By the mid-1980s, waves pools had been built that were deemed worthy of holding professional competitions, such as the 1985 World Inland Championship staged in Allentown, Pennsylvania, as reported by the Inertia. Disney World is home to Typhoon Lagoon in Florida, which has also been host to pro events. Until the unveiling of Slater’s wave, Japan’s Ocean Dome was generally regarded as the world’s best artificial wave, but it was closed because it cost too much to operate.

The FlowRider was developed in the 1990s and was hailed for many years as the answer behind creating an inland surfing wave that was somewhat of a compromise. FlowRiders are fun, and profitable, and their creation has spawned an entirely new sport. Yet, while Flowriding is close to surfing, it is not the same; FlowRiders, while being fun, and popular, do not allow the full range of maneuvers that Kelly Slater’s new man made wave does.

Back in 2005, FlowRiders were reported to cost about $700,000 for basic installations, according to Forbes. Grande Prairie, Alberta installed a FlowRider with its newest aquatic facility. The city charges a premium of $5 to members and $10 to non-members for its use. In the UK, FlowRider users pay about $32.75 for a day pass at the Flowhouse Bedford, buying ten passes at a time.

Little has been reported about how much one of Kelly Slater Wave Company’s artificial waves will cost. Almost nothing is known about how the mechanism that produces the wave works, and it will likely remain proprietary for the foreseeable future. Further, the such a machine, given its size and scale, must have cost millions to develop. When Kelly Slater’s artificial waves will be available for towns and cities like Grande Prairie and water park installations is anyone’s guess.

There are more expensive FlowRider models that offer barreling tube rides, one of the most challenging, and satisfying, surfing maneuvers, but there has never been a artificial wave that offered tubes that could be truly surfed.
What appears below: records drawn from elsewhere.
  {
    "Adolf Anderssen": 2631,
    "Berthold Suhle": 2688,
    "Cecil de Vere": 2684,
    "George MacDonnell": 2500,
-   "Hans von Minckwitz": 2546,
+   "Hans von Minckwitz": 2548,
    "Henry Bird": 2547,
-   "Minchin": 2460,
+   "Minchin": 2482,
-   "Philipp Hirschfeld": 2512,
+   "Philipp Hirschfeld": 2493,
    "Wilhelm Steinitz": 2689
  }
Kelly Slater makes history in the barrel in the above video by surfing what is surely the longest non-FlowRider artificial tube ride ever.
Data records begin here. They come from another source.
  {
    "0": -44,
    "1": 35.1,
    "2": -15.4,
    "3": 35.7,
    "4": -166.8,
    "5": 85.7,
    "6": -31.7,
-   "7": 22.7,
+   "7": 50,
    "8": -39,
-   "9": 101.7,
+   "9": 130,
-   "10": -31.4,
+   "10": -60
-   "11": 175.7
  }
Slater also performs a full suite of moves on a standard surfboard: cutbacks, aerials, floaters, reentries; the wave is indistinguishable from the real thing in every way. Because the wave is steeper than any previous artificial wave, it allows Slater to build the speed he needs to complete his full ocean repertoire of maneuvers that has made him the best, and most widely known, surfer of all-time.